What is needed — What should be copied is the stretch of entries below from the line with "right front paw: (254, 366)" up to and including the line with "right knee: (638, 545)", exactly and without images.

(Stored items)
§

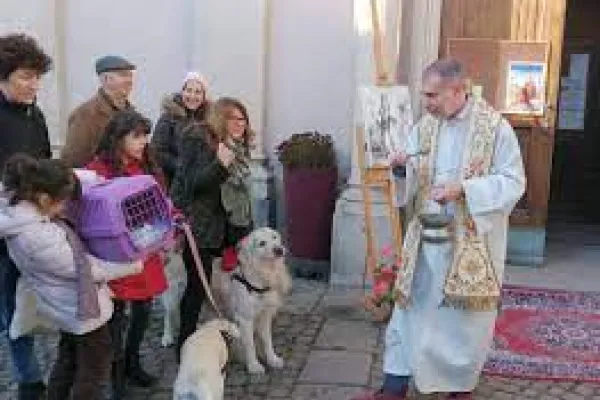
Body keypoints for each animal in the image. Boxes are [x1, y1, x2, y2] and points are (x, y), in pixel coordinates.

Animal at [213, 228, 292, 376]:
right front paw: (254, 366)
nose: (279, 250)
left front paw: (272, 359)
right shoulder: (245, 318)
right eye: (261, 243)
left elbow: (267, 340)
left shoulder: (265, 315)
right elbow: (250, 344)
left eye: (274, 237)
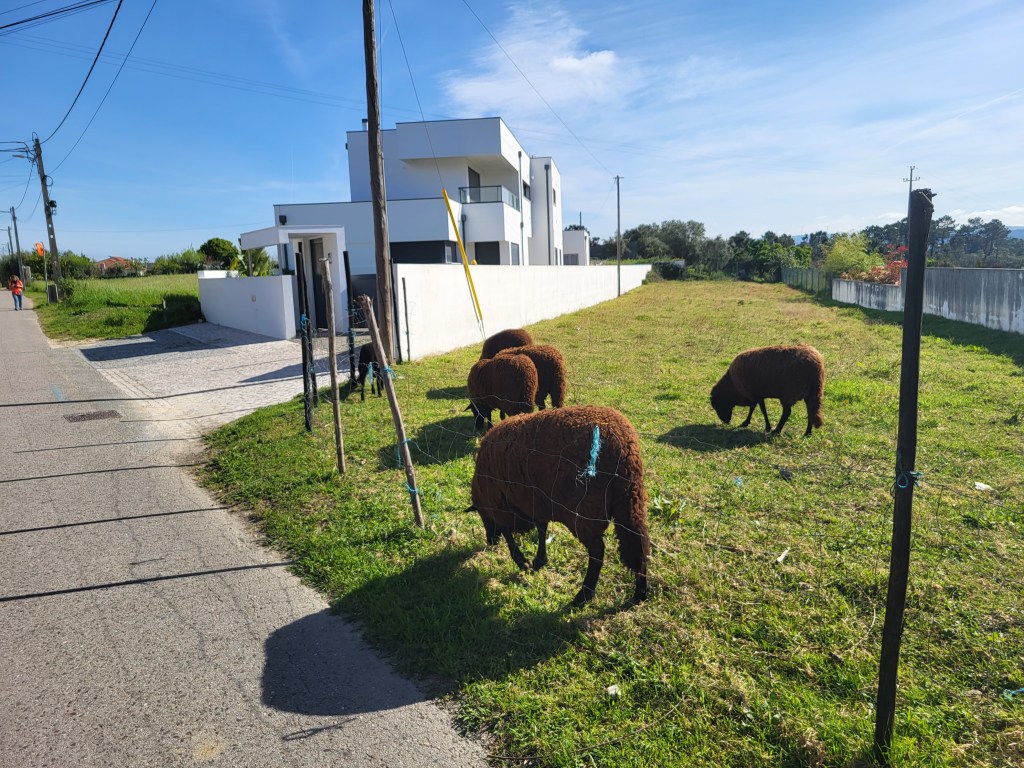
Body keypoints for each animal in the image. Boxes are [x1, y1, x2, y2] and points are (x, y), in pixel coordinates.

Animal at [468, 405, 650, 606]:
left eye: (482, 515)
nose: (491, 541)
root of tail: (622, 445)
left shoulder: (501, 507)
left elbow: (510, 536)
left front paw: (523, 562)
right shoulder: (539, 502)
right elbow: (542, 530)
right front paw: (539, 561)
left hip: (585, 511)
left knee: (598, 551)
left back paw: (584, 594)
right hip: (631, 501)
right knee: (638, 545)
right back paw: (640, 592)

§

Task output —
right front paw: (254, 366)
nose: (279, 250)
left front paw: (272, 359)
right shoulder: (245, 318)
right eye: (261, 243)
left elbow: (267, 340)
left shoulder: (265, 315)
right elbow: (250, 344)
left eye: (274, 237)
Body keypoints for each animal in the image. Boxes are [x1, y1, x2, y2] and points are (x, y), in pixel coordinates.

Animal at [468, 405, 650, 606]:
left eye: (482, 515)
nose: (491, 541)
root of tail: (622, 445)
left shoulder: (501, 507)
left elbow: (510, 536)
left front paw: (523, 562)
right shoulder: (539, 502)
right elbow: (542, 530)
right front paw: (539, 561)
left hip: (585, 511)
left knee: (598, 551)
left back paw: (584, 594)
right hip: (631, 501)
right knee: (638, 545)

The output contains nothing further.